Quote:
Originally Posted by timsk Hi Anna,
Thanks for the reply.
In a nutshell, look for inside bars (IB's) in a slower timeframe e.g. weekly bars - that appear near key S/R zones and then look to enter in a faster T/F - e.g. on a daily bar - when price pulls back to a significant zone in that T/F .
As I day trade U.S. equities, I could reasonably substitute the weekly / daily T/F for 10 min's / 1 min' T/F respectively - or whatever. Am I along the right lines? |
I guess it comes down to how you blend price from the various timeframe references to sit alongside your intended aims for the trade you're considering undertaking.
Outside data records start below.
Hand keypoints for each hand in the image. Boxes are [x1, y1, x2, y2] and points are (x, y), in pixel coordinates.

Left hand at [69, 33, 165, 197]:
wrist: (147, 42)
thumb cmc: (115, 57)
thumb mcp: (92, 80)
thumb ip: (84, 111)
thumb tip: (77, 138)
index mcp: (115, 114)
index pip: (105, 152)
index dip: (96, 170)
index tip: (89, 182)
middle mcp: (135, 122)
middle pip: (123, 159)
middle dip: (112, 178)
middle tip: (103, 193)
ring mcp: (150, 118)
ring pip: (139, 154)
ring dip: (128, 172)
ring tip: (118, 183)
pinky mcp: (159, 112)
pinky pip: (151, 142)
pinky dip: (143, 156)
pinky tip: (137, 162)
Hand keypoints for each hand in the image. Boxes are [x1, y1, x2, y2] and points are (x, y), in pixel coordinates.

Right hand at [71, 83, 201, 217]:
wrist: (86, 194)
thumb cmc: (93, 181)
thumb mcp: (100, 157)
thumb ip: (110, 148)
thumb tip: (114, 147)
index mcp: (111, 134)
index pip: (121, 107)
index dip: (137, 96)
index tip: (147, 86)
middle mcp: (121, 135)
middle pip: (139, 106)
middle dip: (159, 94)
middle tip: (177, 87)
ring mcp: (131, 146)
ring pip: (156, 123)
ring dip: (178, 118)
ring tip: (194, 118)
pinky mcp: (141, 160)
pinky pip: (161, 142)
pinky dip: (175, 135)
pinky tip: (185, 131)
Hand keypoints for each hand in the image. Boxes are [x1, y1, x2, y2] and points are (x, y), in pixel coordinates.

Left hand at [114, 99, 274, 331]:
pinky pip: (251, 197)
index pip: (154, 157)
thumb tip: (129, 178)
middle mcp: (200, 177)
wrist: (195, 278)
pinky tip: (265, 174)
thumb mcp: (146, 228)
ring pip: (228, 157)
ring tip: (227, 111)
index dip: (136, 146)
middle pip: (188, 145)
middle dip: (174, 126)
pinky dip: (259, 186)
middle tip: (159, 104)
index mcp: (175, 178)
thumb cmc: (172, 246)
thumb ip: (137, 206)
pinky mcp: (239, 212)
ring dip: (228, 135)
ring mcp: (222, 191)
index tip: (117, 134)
Your risk to cost ratio will obviously rank right up there as a major priority & if you can average your criteria into a value ticket, you're good to go.
If the Daily or Weekly trigger is outside your risk boundary, even allowing for reduced size, then I guess dropping down into a 4 hour frame might get you aboard with a little compromize on the numbers.
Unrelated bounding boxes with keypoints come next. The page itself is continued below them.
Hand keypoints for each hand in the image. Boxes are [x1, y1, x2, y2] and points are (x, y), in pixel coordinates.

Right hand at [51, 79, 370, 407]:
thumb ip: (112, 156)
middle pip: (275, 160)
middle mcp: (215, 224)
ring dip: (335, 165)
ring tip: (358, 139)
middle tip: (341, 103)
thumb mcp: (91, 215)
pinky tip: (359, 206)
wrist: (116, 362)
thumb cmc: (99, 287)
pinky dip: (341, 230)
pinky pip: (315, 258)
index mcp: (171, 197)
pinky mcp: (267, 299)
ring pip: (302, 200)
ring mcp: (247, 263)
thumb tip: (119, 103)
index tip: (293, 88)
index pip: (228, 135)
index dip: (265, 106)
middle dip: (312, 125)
As mentioned previously, I personally wouldn't consider executing this type of game plan on anything lower than a Daily frame, but thats just my appetite!
It's up to you to figure out whether or not you can make it work according to your preferred timeframe tolerances, but this run thru here is the type of trigger blending I'd look at if I was seeking a compromize or reduced scaleback of the weekly-daily play....
a little wider view of where these larger s/r zones hail from on this weekly frame....
closer look at the weekly IB vicinity in relation to the near-term s/r zone (1.3670) & the next lower level guide @ 1.2980. The low of the IB is marked up in grey @ 1.3345.
so, we got the low of the weekly IB ticked & the near term, next line potential reaction zones tagged. Drilling down into the 4 hour sheet you can monitor the activity as it plays out on & around the weekly activity zones to gauge the flows, behavior & potential to continue the downside momentum.
Using the weekly IB as the template, you could key into a low(er) risk event by seeking out mirror behavior (inside bar) via the 4 hour frame at & around the weekly s/r reaction level.
As long as you can compute acceptable risk, reasonable next level destination & momentum potential, based on price behavior - you're good to go.
how you manage your ongoing risk, additional (compounding) size, whether or not you peel off profit on the way, etc etc will be directly influenced by your initial aims & expectations for the trade.
I guess a similar template could be operated on the timeframes of your choice, as long as the reasonings for triggering your decision hold water from the priority timeframe that you work your research from, all the way down to your trigger frame.